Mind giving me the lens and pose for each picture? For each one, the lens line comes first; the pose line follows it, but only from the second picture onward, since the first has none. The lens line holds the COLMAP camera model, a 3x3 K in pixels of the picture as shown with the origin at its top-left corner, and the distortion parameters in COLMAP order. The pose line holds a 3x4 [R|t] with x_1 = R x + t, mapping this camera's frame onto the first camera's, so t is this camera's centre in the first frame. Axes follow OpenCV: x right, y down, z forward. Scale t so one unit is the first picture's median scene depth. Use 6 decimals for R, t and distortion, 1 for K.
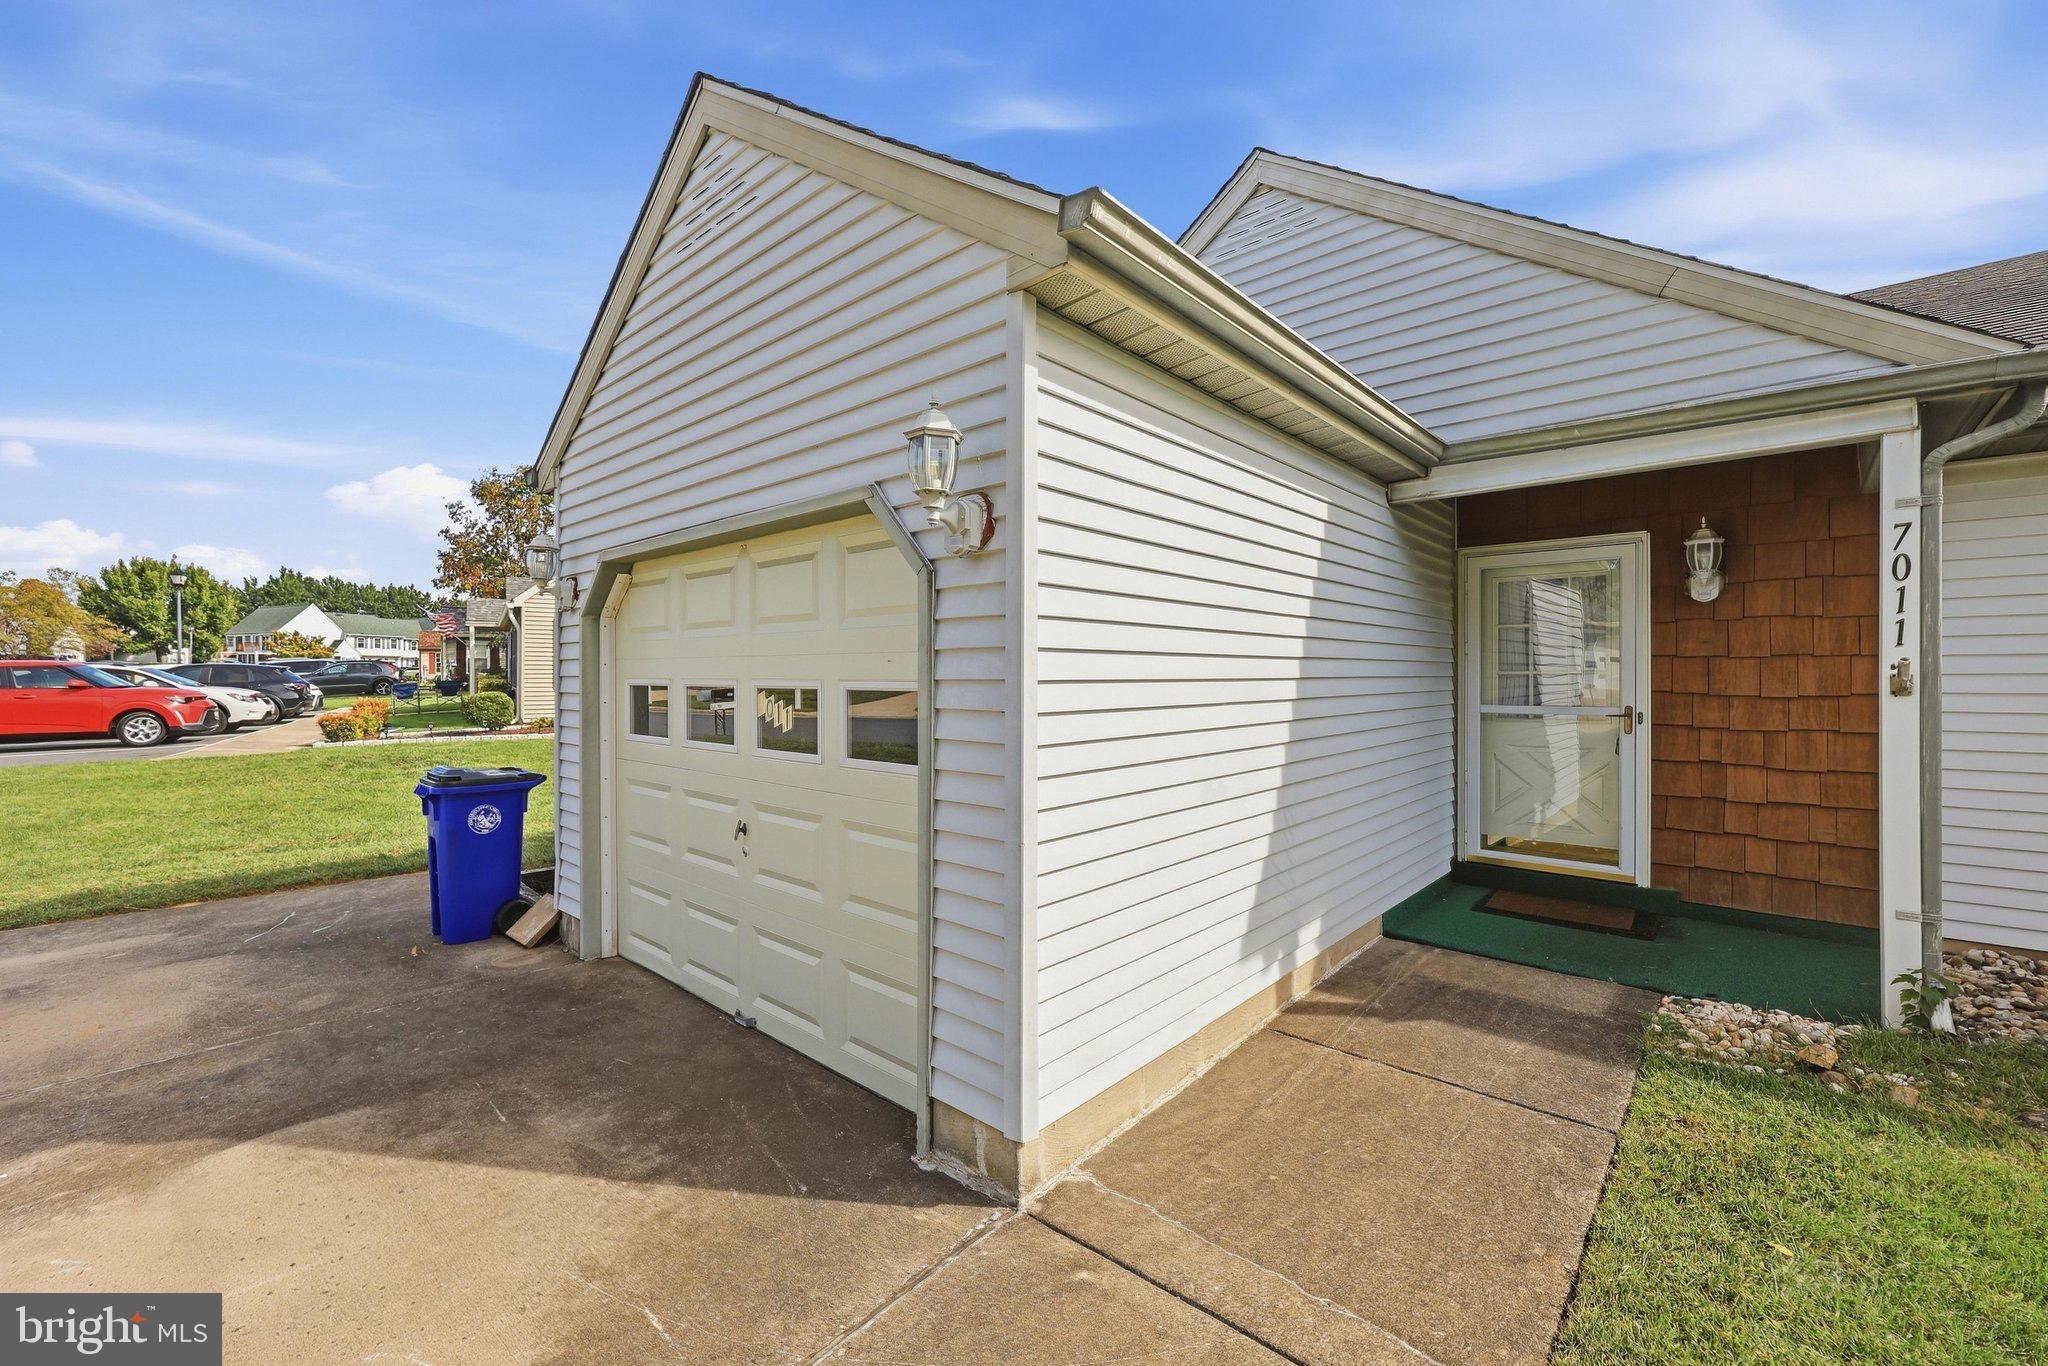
lens RADIAL K [[820.2, 0, 1026.4], [0, 820.2, 678.5], [0, 0, 1]] dist [0.000320, -0.000001]
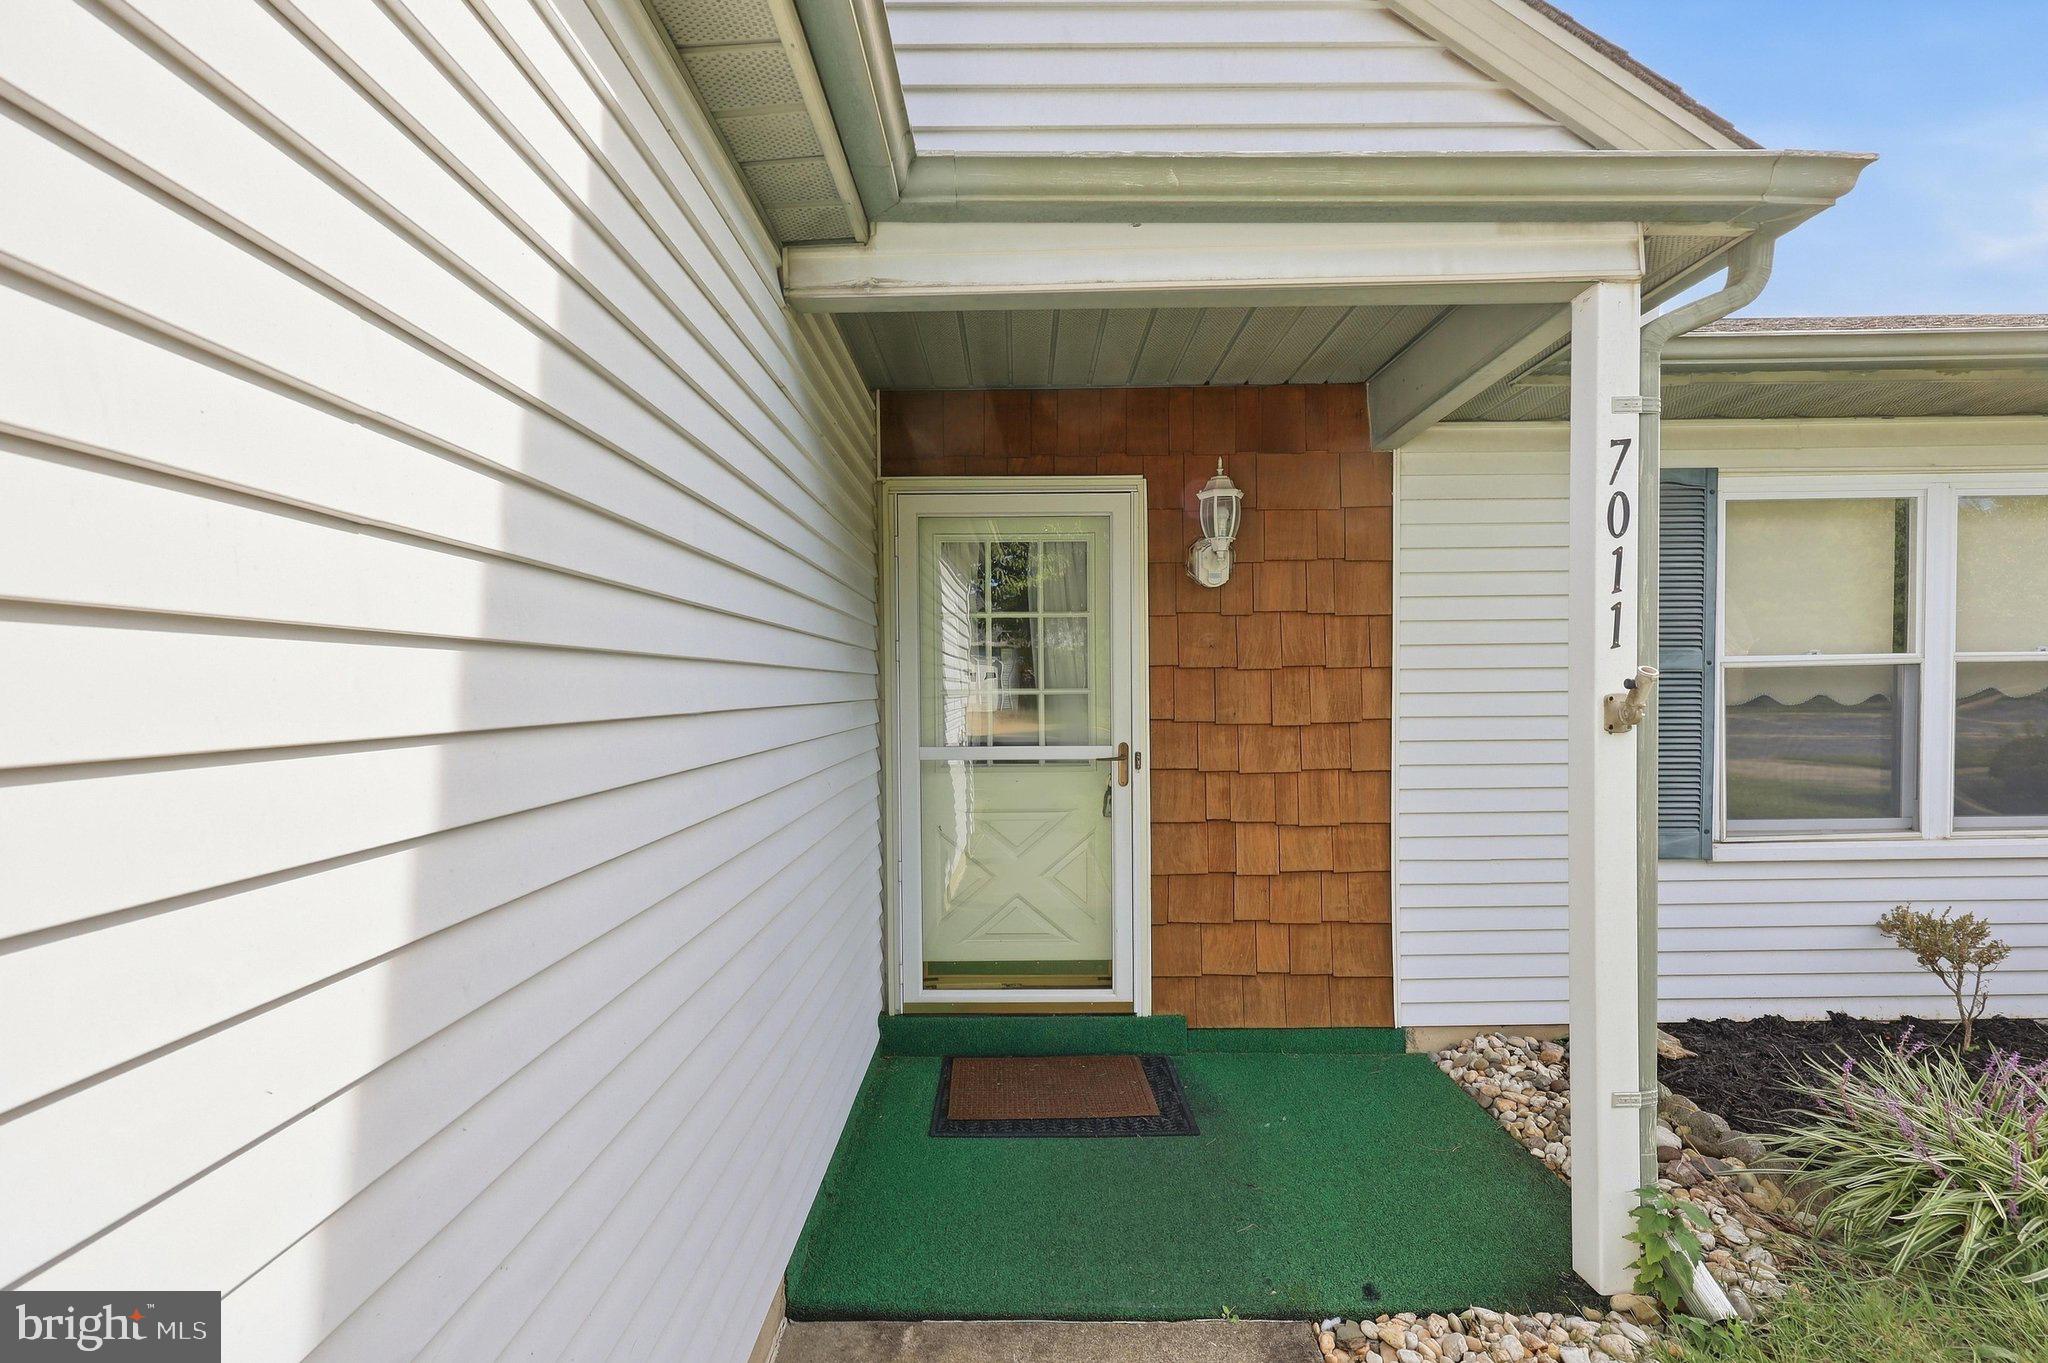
lens RADIAL K [[874.7, 0, 1019.5], [0, 874.7, 718.2], [0, 0, 1]] dist [0.000600, 0.000012]
pose [[0.750728, -0.025529, 0.660118, 0.229305], [0.007565, 0.999520, 0.030052, -0.008008], [-0.660568, -0.017567, 0.750561, 0.570530]]
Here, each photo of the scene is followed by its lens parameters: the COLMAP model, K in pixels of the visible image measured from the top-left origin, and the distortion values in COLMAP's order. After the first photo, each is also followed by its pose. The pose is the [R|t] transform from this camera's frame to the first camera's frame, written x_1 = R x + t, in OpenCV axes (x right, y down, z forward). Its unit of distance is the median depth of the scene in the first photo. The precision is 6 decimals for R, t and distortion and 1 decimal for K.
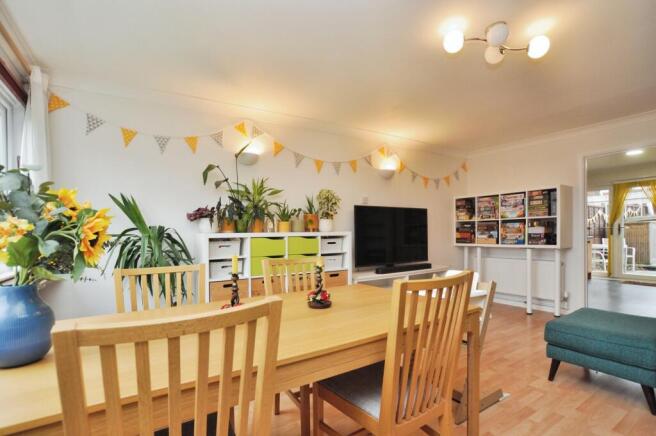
lens RADIAL K [[317.1, 0, 313.1], [0, 317.1, 229.8], [0, 0, 1]] dist [-0.076129, 0.028917]
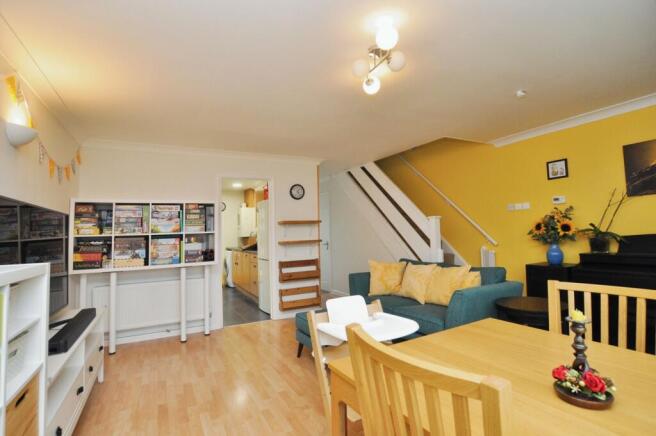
lens RADIAL K [[316.0, 0, 325.1], [0, 316.0, 227.5], [0, 0, 1]] dist [-0.080437, 0.040019]
pose [[0.055153, 0.034446, 0.997884, -0.181543], [0.023977, 0.999071, -0.035812, -0.012504], [-0.998190, 0.025902, 0.054275, 0.541753]]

Exercise objective: Reproduce all the lines above verbatim, omitting the pictures.

Worked solution:
Mind giving me the lens and pose for each picture? For each one, the lens line comes first; the pose line follows it, but only from the second picture onward, since the first has none. The lens line holds the COLMAP camera model, a 3x3 K in pixels of the picture as shown with the origin at its top-left corner, and the distortion parameters in COLMAP order. The pose line holds a 3x4 [R|t] with x_1 = R x + t, mapping this camera's frame onto the first camera's, so t is this camera's centre in the first frame. Axes follow OpenCV: x right, y down, z forward. Scale t so one unit is the first picture's median scene depth. Use 6 decimals for R, t and distortion, 1 for K.
lens RADIAL K [[820.2, 0, 1026.4], [0, 820.2, 678.5], [0, 0, 1]] dist [0.000320, -0.000001]
lens RADIAL K [[874.7, 0, 1019.5], [0, 874.7, 718.2], [0, 0, 1]] dist [0.000600, 0.000012]
pose [[0.750728, -0.025529, 0.660118, 0.229305], [0.007565, 0.999520, 0.030052, -0.008008], [-0.660568, -0.017567, 0.750561, 0.570530]]
Here, each photo of the scene is followed by its lens parameters: the COLMAP model, K in pixels of the visible image measured from the top-left origin, and the distortion values in COLMAP's order. After the first photo, each is also followed by its pose. The pose is the [R|t] transform from this camera's frame to the first camera's frame, written x_1 = R x + t, in OpenCV axes (x right, y down, z forward). Its unit of distance is the median depth of the scene in the first photo. The precision is 6 decimals for R, t and distortion and 1 decimal for K.
lens RADIAL K [[317.1, 0, 313.1], [0, 317.1, 229.8], [0, 0, 1]] dist [-0.076129, 0.028917]
lens RADIAL K [[316.0, 0, 325.1], [0, 316.0, 227.5], [0, 0, 1]] dist [-0.080437, 0.040019]
pose [[0.055153, 0.034446, 0.997884, -0.181543], [0.023977, 0.999071, -0.035812, -0.012504], [-0.998190, 0.025902, 0.054275, 0.541753]]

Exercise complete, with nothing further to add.